Start of Data to process

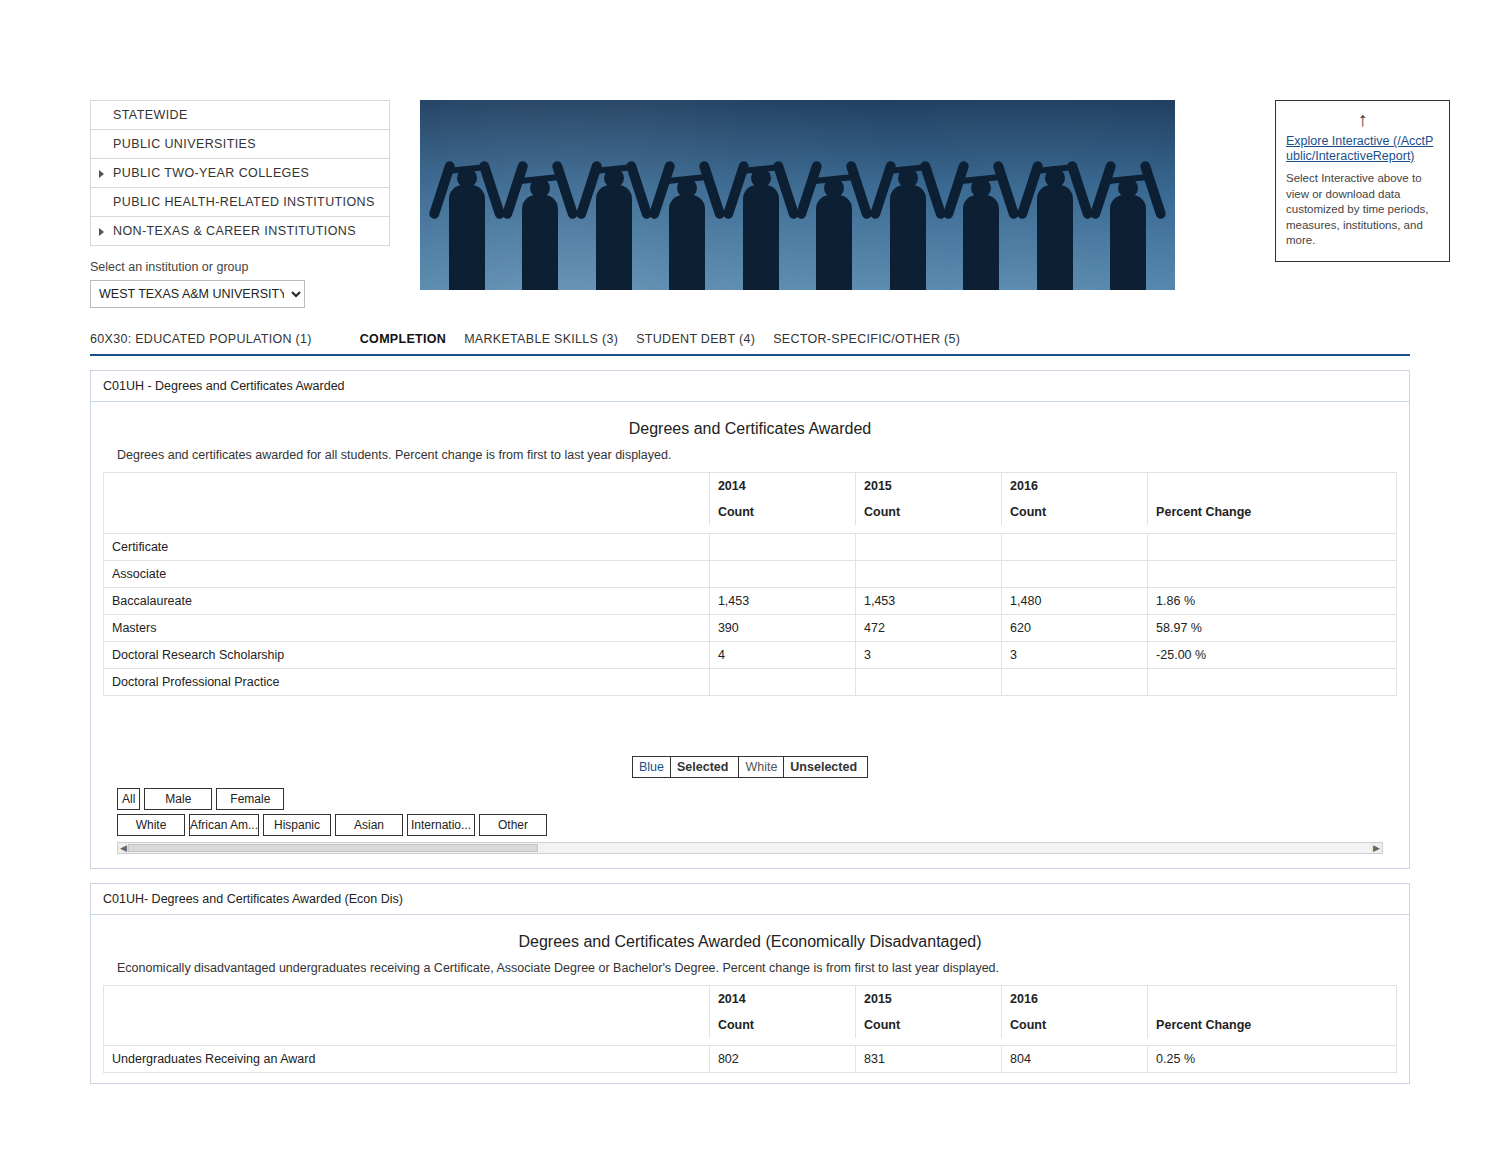STATEWIDE
PUBLIC UNIVERSITIES
PUBLIC TWO-YEAR COLLEGES
PUBLIC HEALTH-RELATED INSTITUTIONS
NON-TEXAS & CAREER INSTITUTIONS
Select an institution or group
WEST TEXAS A&M UNIVERSITY
↑
Explore Interactive (/AcctPublic/InteractiveReport)
Select Interactive above to view or download data customized by time periods, measures, institutions, and more.
60X30: EDUCATED POPULATION (1)
COMPLETION
MARKETABLE SKILLS (3)
STUDENT DEBT (4)
SECTOR-SPECIFIC/OTHER (5)
C01UH - Degrees and Certificates Awarded
Degrees and Certificates Awarded
Degrees and certificates awarded for all students. Percent change is from first to last year displayed.
| | 2014 | 2015 | 2016 | |
| --- | --- | --- | --- | --- |
| | Count | Count | Count | Percent Change |
| Certificate | | | | |
| Associate | | | | |
| Baccalaureate | 1,453 | 1,453 | 1,480 | 1.86 % |
| Masters | 390 | 472 | 620 | 58.97 % |
| Doctoral Research Scholarship | 4 | 3 | 3 | -25.00 % |
| Doctoral Professional Practice | | | | |
Blue
Selected
White
Unselected
All Male Female
White African Am... Hispanic Asian Internatio... Other
◀
▶
C01UH- Degrees and Certificates Awarded (Econ Dis)
Degrees and Certificates Awarded (Economically Disadvantaged)
Economically disadvantaged undergraduates receiving a Certificate, Associate Degree or Bachelor's Degree. Percent change is from first to last year displayed.
| | 2014 | 2015 | 2016 | |
| --- | --- | --- | --- | --- |
| | Count | Count | Count | Percent Change |
| Undergraduates Receiving an Award | 802 | 831 | 804 | 0.25 % |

End of Data to process

What to work on: Your answer must be one number: how many lines of the entries hold the string "displayed".

Task response: 2